Monday, December 12, 2011

Old Mother Hubbard

As the kids get older, I sometimes feel like Old Mother Hubbard.  You know...she went to the cupboard and it was bare.  I get that feeling sometimes around here.  The kids are getting bigger, so logically they eat more.  Now, all of them are competitive swimmers.  Therefore, they eat more.

Back in the good old days, I used to be so proud of myself when I could fix lunch for a dollar.  A 25 cent box of macaroni and cheese and an apple could feed my two younger.  Sometimes, I would add chicken nuggets.  Or 1 can of soup and some cheese toast. Maybe a Tostino's party pizza and some fruit.  Cheap lunches, people.   Gone are those days.  Prices have gone up dramatically, but they obviously eat more than that.  Jake can eat an entire large frozen pizza himself.  The girls eat a whole box of pasta salad.  Then throw in two apples or cucumbers.  That's alot of food.  I just eat the leftovers. :)

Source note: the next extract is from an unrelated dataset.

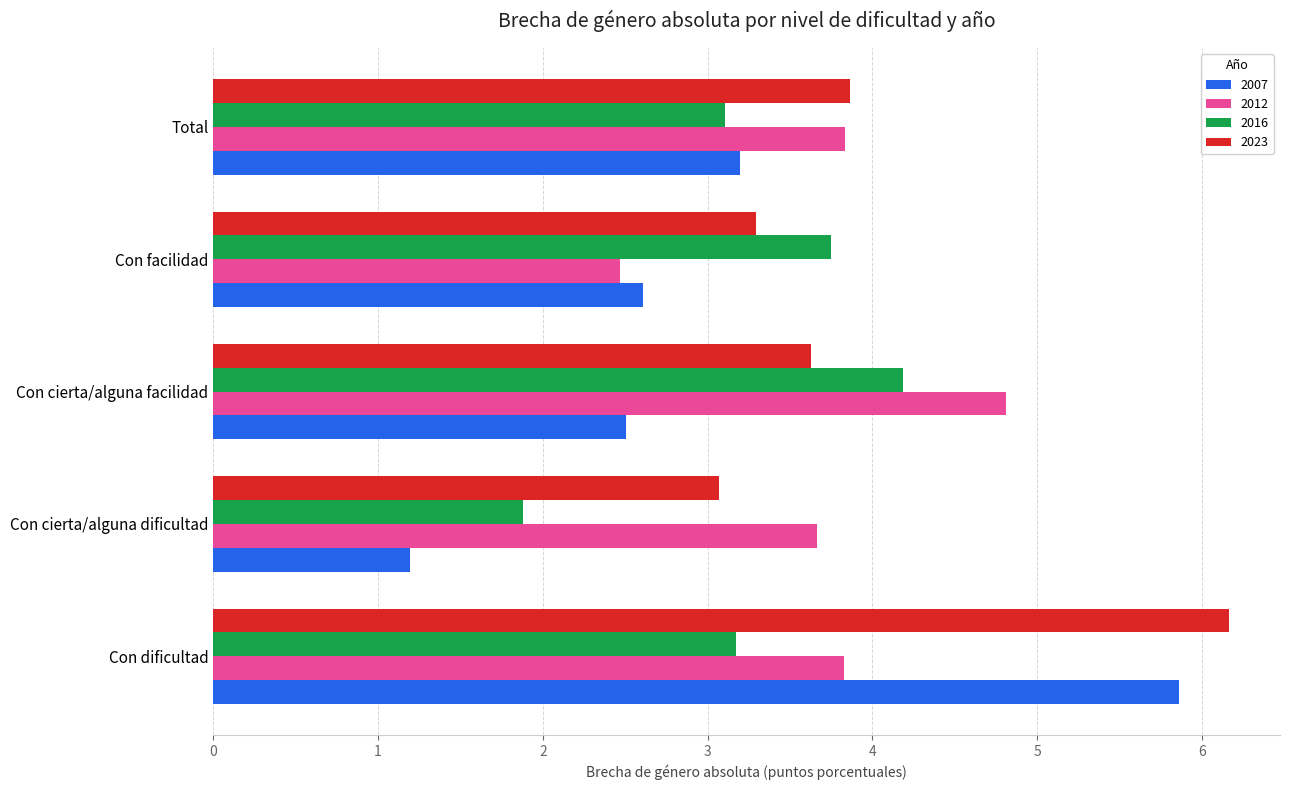

List the series in order of their overall mean, highest first.

2023, 2012, 2016, 2007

Back in the good old days, I also used to be so proud that I could only go the grocery store once a month, then make quick trips for more perishables.  It would take two carts and about two hours, but it was lovely.  I hate going to the store, so this was just heavenly.  Especially, if I could hit it early on a Saturday morning.  I would have the whole store to myself.  Now, they eat  more, so what would last me two meals, gets me one and only if I'm lucky there are leftovers.  So, I'm getting twice as much food. Therefore, one big trip like that a month would kill me.

Back in the good old days, I used to be able to think better.  That's what age and three kids and a dog will do to you.  It seems that no matter how much I plan my menus, I am always out of one certain thing too soon.  Like, sometimes my trip to the store will constitute mostly breakfast things - orange juice, chocolate milk, biscuits, eggs, etc.  Then, a few days after that I will be low on quick lunch things.  You'd think I could get that together.  But, nope.  I can't.  Alot of that, (okay most of that) is mental, but some of that is the fact I am buying more food, so therefore I don't have enough space for a month's worth of food anymore. 

So, now, I am (old) mother Pritchard.  Whose cupboards get bare, of some thing or another, quite frequently.  But that means I have a full house of growing kids.  And that is a good thing.